Source excerpt.
# uv starter unit. help plz



## Tonino (Dec 20, 2007)

hi i bought a brand new uv bulb with a wattage of 25W. when i connected it all and turned the starter unit on the bulb keeps flickering and not turning on, and the uv unit is rated at 25W/30W. i have changed the euv starter ..but still no luck,...i also changed the fuse to c if this would help and its stil not working!! could any-1 help plz.


----------



## Tonino (Dec 20, 2007)

plz.: victory:


----------



## Reaper941 (Mar 21, 2008)

Make sure the bulb is connected in properly, I can find they're hard to connect in sometimes.


----------



## Catherine896 (Jul 27, 2007)

Also try moving the little white thing on the starter, I find mine somtimes go funny if that has been nudged.


----------



## Tonino (Dec 20, 2007)

still no joy, looks like i need a new unit..:hmm: cheers guys


----------



## Graham (Jan 27, 2007)

If you're going to replace it do yourself a favour and get an electronic one from your local electrical supplier, they run cooler, use less power, extend bulb life, don't flicker, and are generally far superior to the magnetic type (which is what you have) which are ancient technology!


----------



## Tonino (Dec 20, 2007)

oh right i didnt even know they did one, what kinda price do they go for, thanx?


----------



## Graham (Jan 27, 2007)

Last time I bought one it was a double unit and cost around £20, singles are cheaper, just choose a wattage to match your tube.

[Stored dataset items]
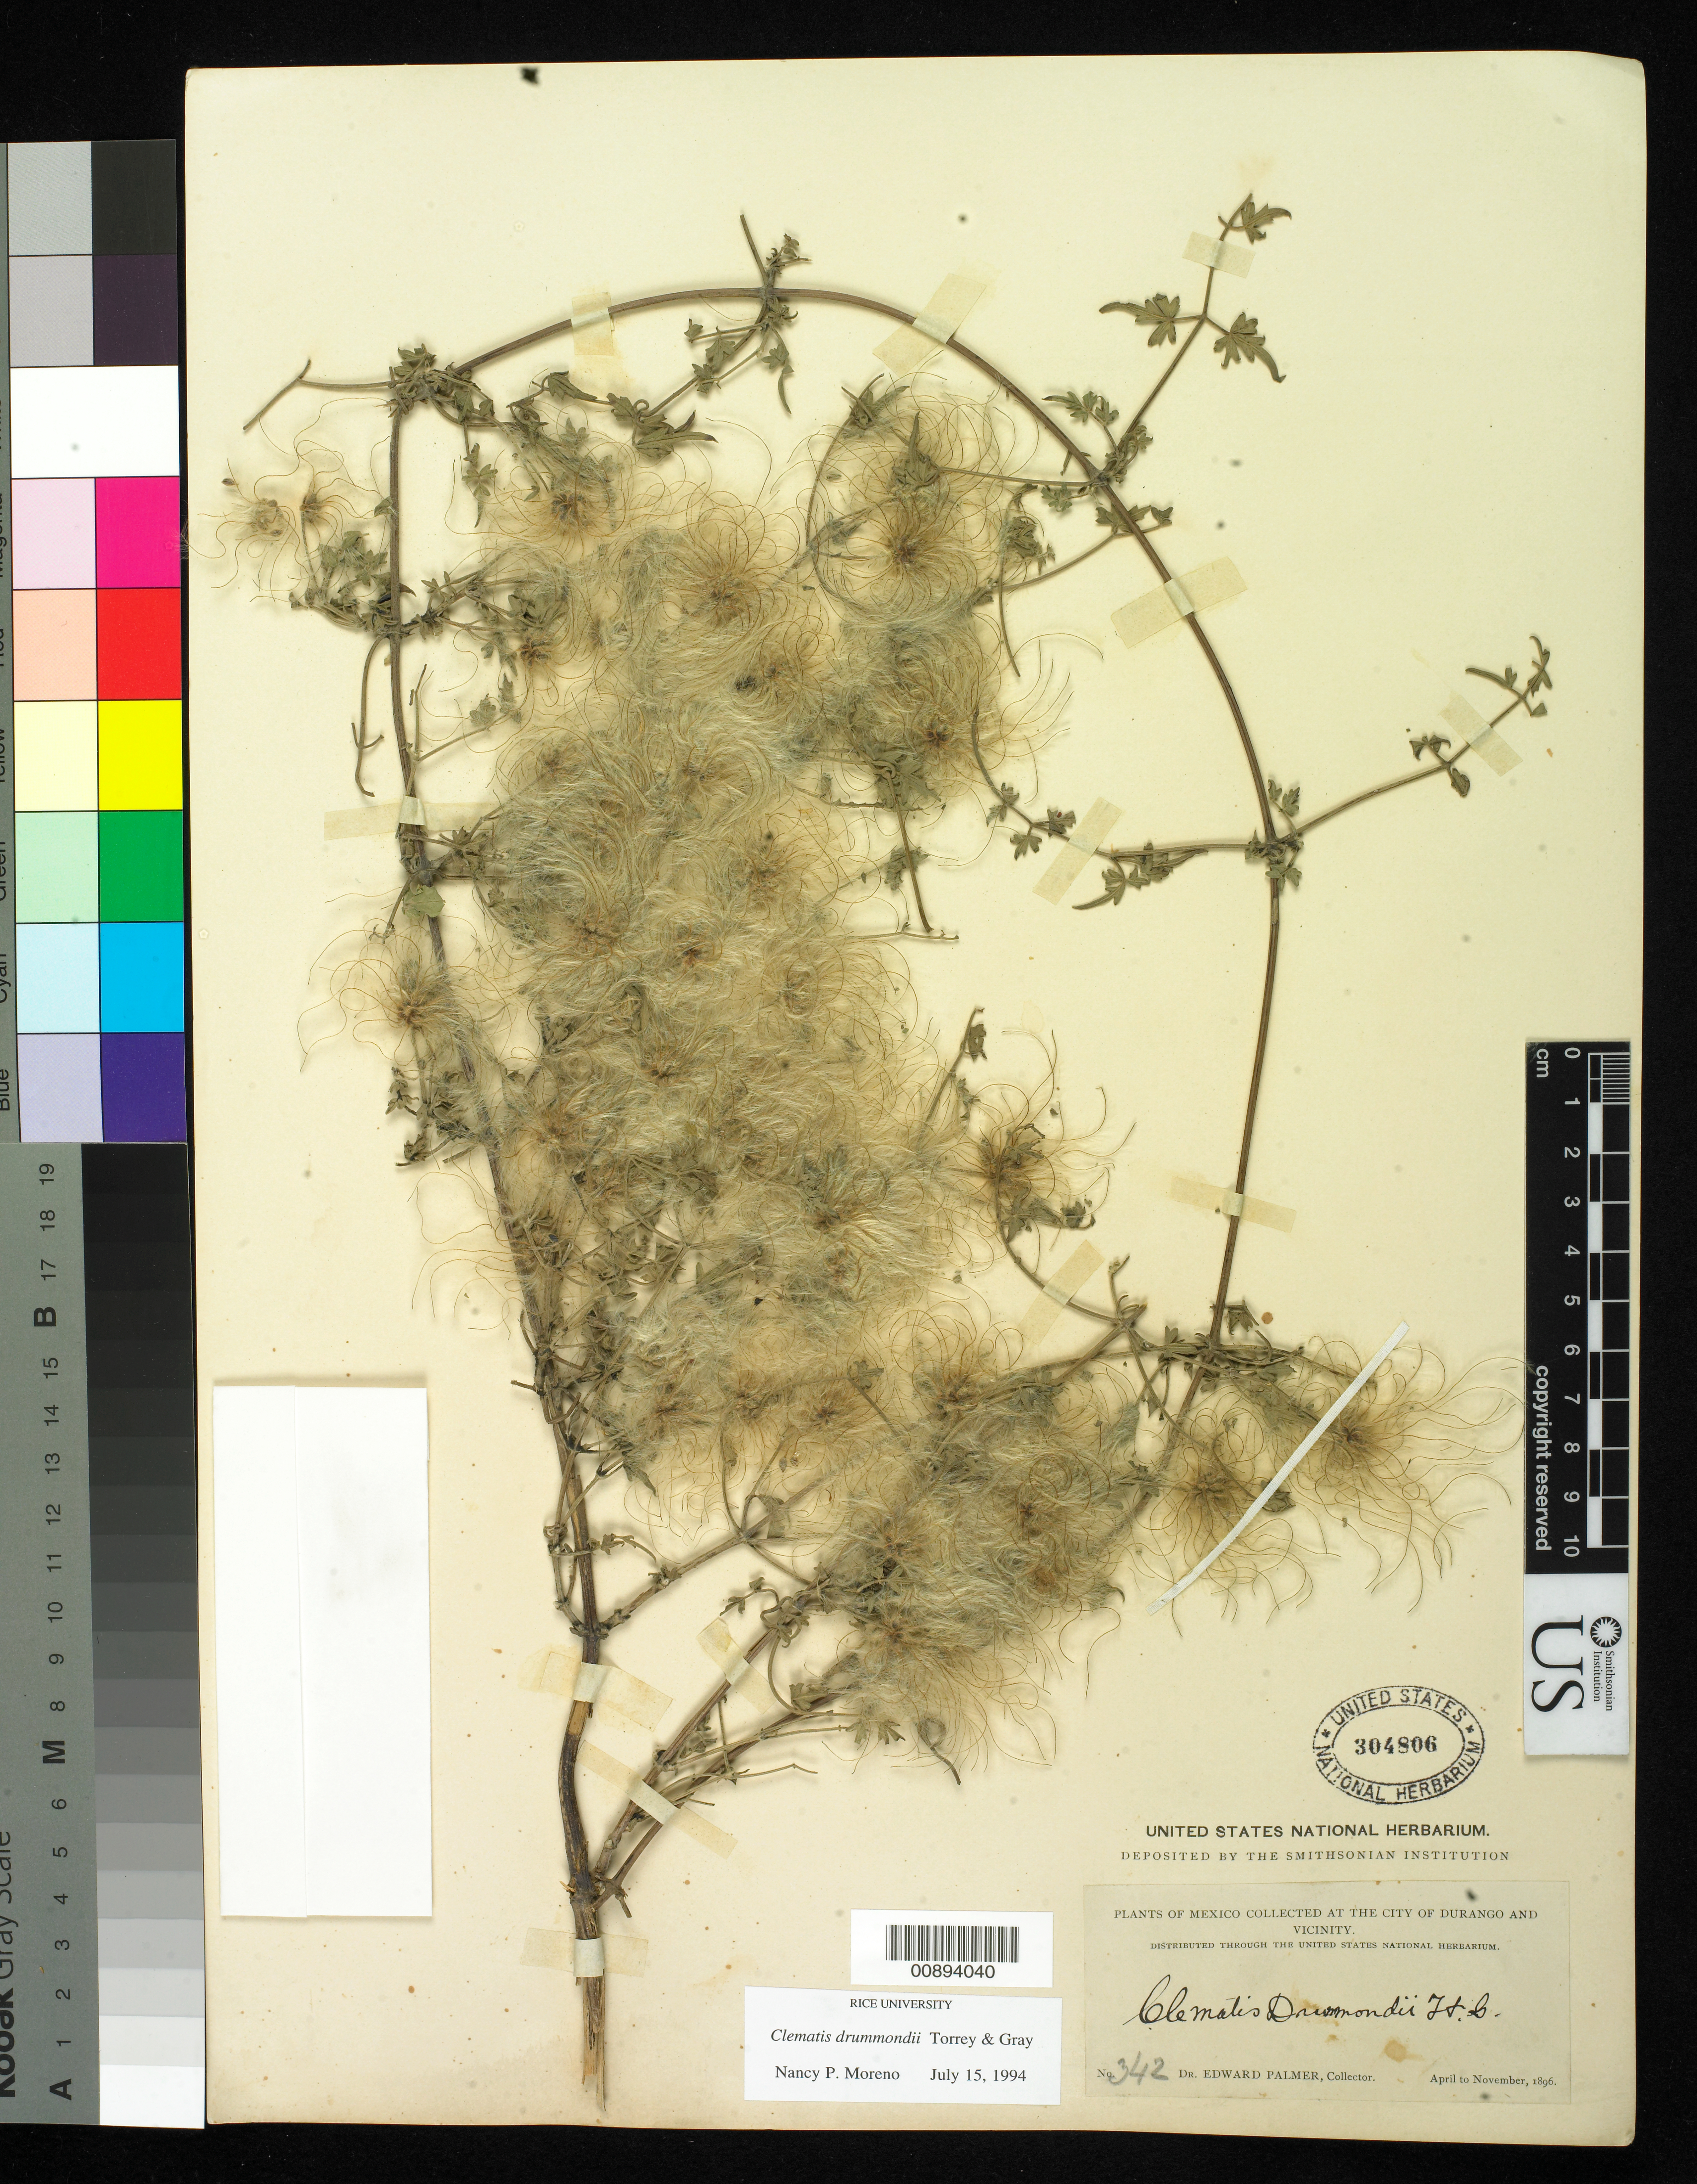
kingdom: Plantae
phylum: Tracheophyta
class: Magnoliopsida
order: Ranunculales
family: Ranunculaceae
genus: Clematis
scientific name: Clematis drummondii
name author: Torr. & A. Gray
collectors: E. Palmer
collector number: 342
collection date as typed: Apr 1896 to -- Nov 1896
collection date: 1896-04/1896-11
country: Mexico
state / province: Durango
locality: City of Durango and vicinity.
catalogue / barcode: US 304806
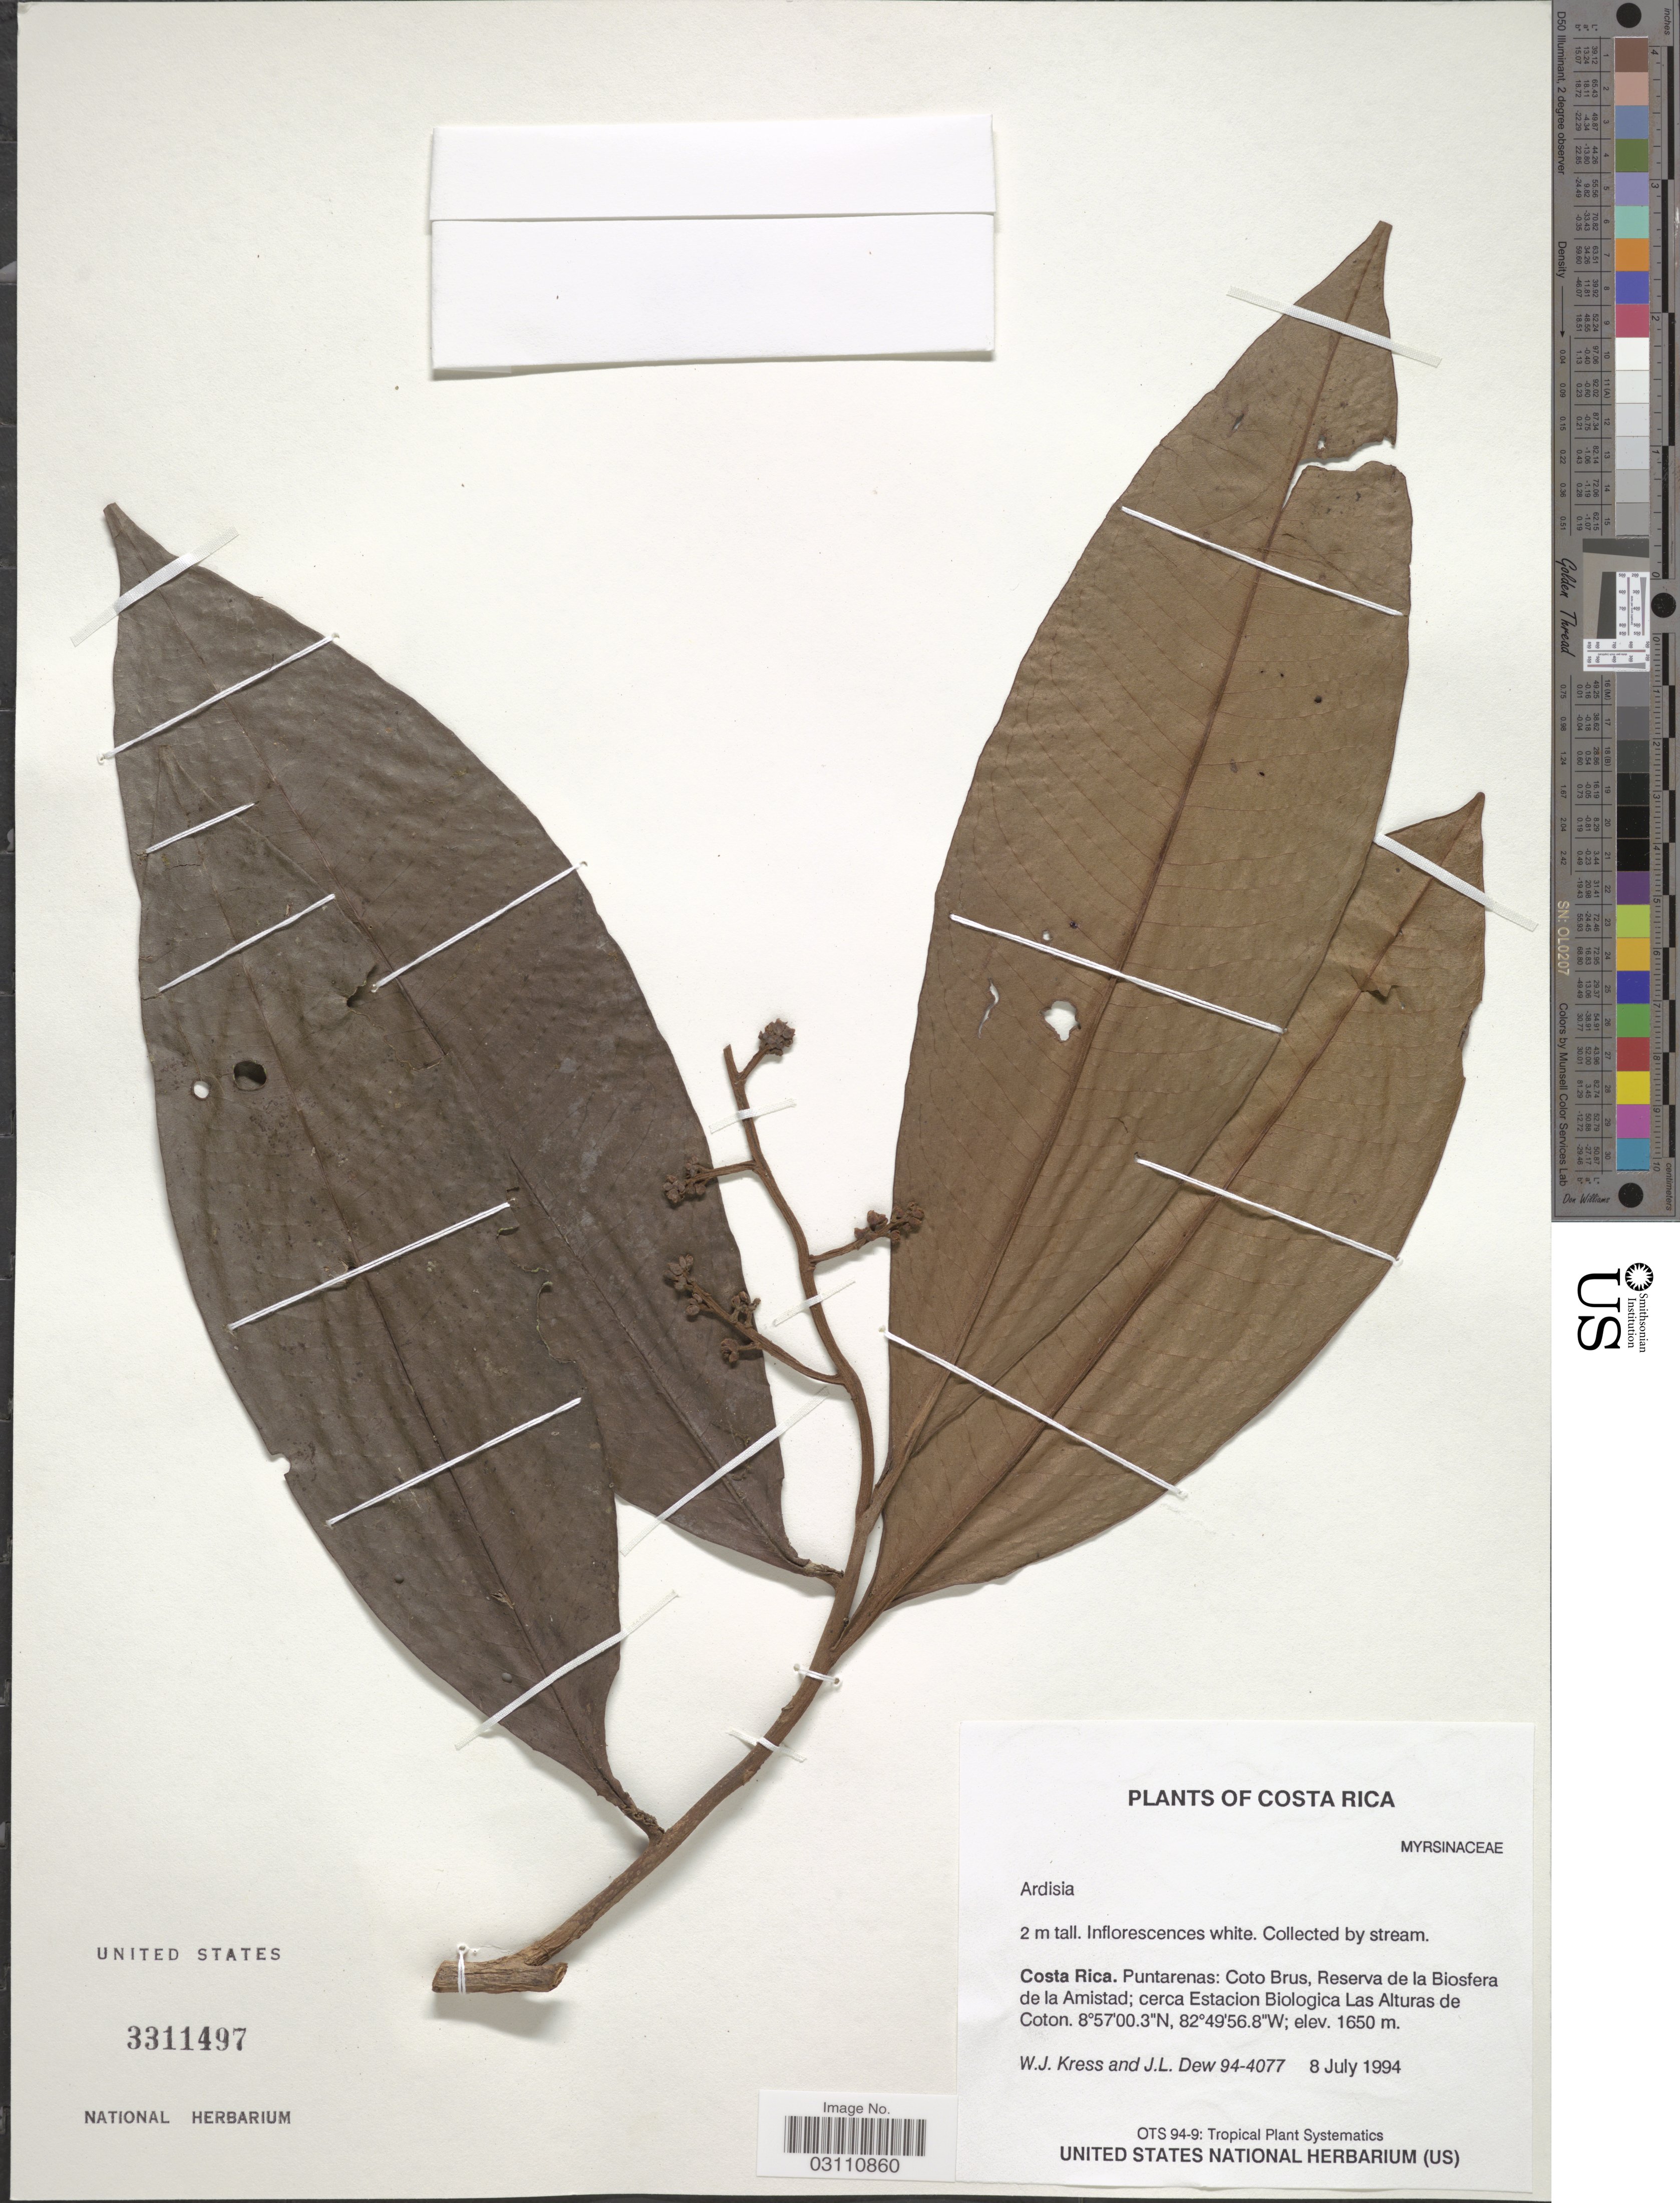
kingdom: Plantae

Set task 1. In the UV starter unit thread, why does Graham advise getting an electronic unit instead of another magnetic one? Answer in one to three sentences.
Set task 2. Extend the forum thread on the flickering UV starter unit past its last post.

Expected answer 1. An electronic unit runs cooler, uses less power, extends bulb life and doesn't flicker. Graham calls it generally far superior to the magnetic type, which is what Tonino has and which he describes as ancient technology.

Expected answer 2.
I buy them from a local electrical wholesaler and they're cheaper than I can find online with no postage to pay, I usually get Philips ones but other brands should be just as good.

They normally come without wires or caps, so just clip the wires off your old one before you chuck it out and use those.


----------



## Tonino (Dec 20, 2007)

Graham said:


> Last time I bought one it was a double unit and cost around £20, singles are cheaper, just choose a wattage to match your tube.
> 
> I buy them from a local electrical wholesaler and they're cheaper than I can find online with no postage to pay, I usually get Philips ones but other brands should be just as good.
> 
> They normally come without wires or caps, so just clip the wires off your old one before you chuck it out and use those.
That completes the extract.